7. The Folio contains one of only two portraits that definitively portray Shakespeare.

William Shakespeare's portrait as shown in the First Folio.
William Shakespeare's portrait as shown in the First Folio. / Rischgitz/GettyImages

Although there are many portraits of Shakespeare, scholars believe that only two definitely represent him. One is the painted bust on his funerary monument in his hometown of Stratford-upon-Avon. The other is Martin Droeshout’s portrait of the playwright on the First Folio’s title page. In a poem opposite the picture, Ben Jonson, who wrote two flattering poems for the Folio’s front pages, praises Droeshout for capturing the Bard’s likeness, declaring that he “hath hit his face” accurately.

There are actually four different versions of the First Folio portrait because Droeshout added shading and small details after printing had begun; the portrait was updated again 62 years later, by someone unknown, for the printing of the Fourth Folio. Other famous paintings that claim to depict Shakespeare include the Chandos portrait and the Cobbe portrait, but their authenticity is contested.

8. There are 18 front pages preceding the plays.

The names of the actors who performed in Shakespeare's plays was included in the First Folio.
The names of the actors who performed in Shakespeare's plays was included in the First Folio. / Graeme Robertson/GettyImages

After the title page, there are two pieces written by Heminge and Condell. The first is addressed to their patrons, brothers William and Philip Herbert, and the second to the Folio’s readers. Four more poems, written by Jonson, Hugh Holland, Leonard Digges, and James Mabbe follow, with Jonson’s featuring the prescient and oft-repeated remark that Shakespeare was “not of an age, but for all time!” Then there is a list of actors who performed the plays and the crucial contents page, after which readers can finally dive into Shakespeare’s plays (starting with The Tempest).

= Material shown =
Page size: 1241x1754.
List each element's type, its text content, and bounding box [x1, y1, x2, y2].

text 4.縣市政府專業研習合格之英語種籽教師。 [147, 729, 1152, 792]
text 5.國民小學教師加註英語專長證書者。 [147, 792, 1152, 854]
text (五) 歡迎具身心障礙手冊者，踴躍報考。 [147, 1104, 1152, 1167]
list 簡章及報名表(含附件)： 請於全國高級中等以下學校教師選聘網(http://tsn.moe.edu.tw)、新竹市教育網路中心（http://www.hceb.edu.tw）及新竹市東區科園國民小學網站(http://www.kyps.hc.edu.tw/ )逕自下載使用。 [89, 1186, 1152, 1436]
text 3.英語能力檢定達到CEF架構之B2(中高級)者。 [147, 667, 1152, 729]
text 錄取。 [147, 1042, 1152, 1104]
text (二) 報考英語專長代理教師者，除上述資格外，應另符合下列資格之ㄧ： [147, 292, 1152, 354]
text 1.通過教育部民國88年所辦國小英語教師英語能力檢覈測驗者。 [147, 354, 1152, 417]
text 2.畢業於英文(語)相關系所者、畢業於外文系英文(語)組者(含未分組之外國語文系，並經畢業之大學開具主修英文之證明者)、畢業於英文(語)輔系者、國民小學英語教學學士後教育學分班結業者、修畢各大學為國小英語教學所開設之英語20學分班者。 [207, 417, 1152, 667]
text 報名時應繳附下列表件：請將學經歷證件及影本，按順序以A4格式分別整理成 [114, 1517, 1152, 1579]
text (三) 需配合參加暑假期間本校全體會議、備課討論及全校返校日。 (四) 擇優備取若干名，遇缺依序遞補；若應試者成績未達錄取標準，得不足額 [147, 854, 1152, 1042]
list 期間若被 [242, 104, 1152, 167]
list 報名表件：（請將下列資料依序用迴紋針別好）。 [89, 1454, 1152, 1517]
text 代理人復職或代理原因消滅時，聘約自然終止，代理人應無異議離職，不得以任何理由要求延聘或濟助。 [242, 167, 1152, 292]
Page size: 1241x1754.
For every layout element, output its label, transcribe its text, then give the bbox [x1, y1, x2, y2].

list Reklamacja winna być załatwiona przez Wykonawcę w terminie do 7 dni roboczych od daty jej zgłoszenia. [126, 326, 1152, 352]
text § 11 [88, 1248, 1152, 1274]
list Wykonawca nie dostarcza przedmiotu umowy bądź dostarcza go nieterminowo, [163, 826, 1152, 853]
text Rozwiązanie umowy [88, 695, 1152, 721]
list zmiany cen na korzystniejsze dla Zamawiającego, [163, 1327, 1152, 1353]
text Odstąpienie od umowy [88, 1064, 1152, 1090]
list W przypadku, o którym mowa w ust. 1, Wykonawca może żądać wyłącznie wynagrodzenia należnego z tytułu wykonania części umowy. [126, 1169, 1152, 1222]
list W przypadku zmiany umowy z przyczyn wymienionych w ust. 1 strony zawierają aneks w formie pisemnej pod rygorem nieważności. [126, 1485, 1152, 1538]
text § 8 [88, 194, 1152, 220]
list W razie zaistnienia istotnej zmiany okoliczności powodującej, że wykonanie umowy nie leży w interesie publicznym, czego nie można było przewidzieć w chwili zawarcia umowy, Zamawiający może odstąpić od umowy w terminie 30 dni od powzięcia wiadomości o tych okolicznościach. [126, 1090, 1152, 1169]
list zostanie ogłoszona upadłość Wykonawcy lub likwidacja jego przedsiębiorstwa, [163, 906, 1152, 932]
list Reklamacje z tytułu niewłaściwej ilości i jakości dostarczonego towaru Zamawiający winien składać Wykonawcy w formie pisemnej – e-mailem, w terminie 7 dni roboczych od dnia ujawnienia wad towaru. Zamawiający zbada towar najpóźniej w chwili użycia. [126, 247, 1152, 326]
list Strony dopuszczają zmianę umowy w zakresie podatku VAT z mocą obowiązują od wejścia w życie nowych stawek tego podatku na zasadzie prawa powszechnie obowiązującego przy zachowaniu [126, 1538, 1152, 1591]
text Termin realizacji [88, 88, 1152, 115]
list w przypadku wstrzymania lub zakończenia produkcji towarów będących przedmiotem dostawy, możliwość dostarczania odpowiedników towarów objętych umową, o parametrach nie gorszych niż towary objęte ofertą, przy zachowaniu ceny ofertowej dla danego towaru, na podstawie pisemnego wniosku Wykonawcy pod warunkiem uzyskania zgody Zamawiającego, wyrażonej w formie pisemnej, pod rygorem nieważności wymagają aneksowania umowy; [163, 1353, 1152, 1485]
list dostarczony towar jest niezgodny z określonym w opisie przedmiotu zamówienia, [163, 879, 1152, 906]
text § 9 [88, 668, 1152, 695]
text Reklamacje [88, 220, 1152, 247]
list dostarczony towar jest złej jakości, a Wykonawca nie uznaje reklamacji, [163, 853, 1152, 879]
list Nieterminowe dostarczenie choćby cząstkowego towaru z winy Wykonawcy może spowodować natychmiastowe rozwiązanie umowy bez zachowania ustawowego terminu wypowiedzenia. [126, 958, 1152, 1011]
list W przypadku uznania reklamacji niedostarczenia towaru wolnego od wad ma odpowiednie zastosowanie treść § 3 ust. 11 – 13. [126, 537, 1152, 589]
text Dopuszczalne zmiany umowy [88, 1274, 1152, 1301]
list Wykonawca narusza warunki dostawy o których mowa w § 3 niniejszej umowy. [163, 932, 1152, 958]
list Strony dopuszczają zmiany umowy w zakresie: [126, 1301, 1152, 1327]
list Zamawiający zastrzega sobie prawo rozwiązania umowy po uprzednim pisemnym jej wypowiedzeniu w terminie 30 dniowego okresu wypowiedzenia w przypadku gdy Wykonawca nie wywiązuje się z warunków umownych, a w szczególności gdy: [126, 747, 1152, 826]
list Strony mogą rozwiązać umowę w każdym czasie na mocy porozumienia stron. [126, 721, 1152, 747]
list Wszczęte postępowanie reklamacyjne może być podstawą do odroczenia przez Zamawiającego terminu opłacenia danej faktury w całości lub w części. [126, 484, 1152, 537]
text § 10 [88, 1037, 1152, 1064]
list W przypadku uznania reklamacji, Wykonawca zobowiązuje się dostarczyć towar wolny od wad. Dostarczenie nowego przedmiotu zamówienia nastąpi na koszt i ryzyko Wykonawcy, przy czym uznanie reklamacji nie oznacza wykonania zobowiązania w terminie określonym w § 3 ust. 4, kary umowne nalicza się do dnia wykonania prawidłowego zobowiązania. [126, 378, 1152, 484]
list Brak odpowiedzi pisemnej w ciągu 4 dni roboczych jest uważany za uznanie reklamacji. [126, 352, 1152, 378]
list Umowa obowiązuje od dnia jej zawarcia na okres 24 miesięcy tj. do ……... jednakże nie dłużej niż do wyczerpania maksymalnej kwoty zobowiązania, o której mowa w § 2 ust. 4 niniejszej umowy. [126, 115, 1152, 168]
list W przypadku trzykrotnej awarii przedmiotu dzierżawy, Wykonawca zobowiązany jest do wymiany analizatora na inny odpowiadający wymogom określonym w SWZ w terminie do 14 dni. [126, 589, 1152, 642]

= Work order =
Copy out the part of the First Folio text starting with "There are actually" and going on through "preceding the plays.". The records have no connection to the text.

= Output for this exercise =
There are actually four different versions of the First Folio portrait because Droeshout added shading and small details after printing had begun; the portrait was updated again 62 years later, by someone unknown, for the printing of the Fourth Folio. Other famous paintings that claim to depict Shakespeare include the Chandos portrait and the Cobbe portrait, but their authenticity is contested.

8. There are 18 front pages preceding the plays.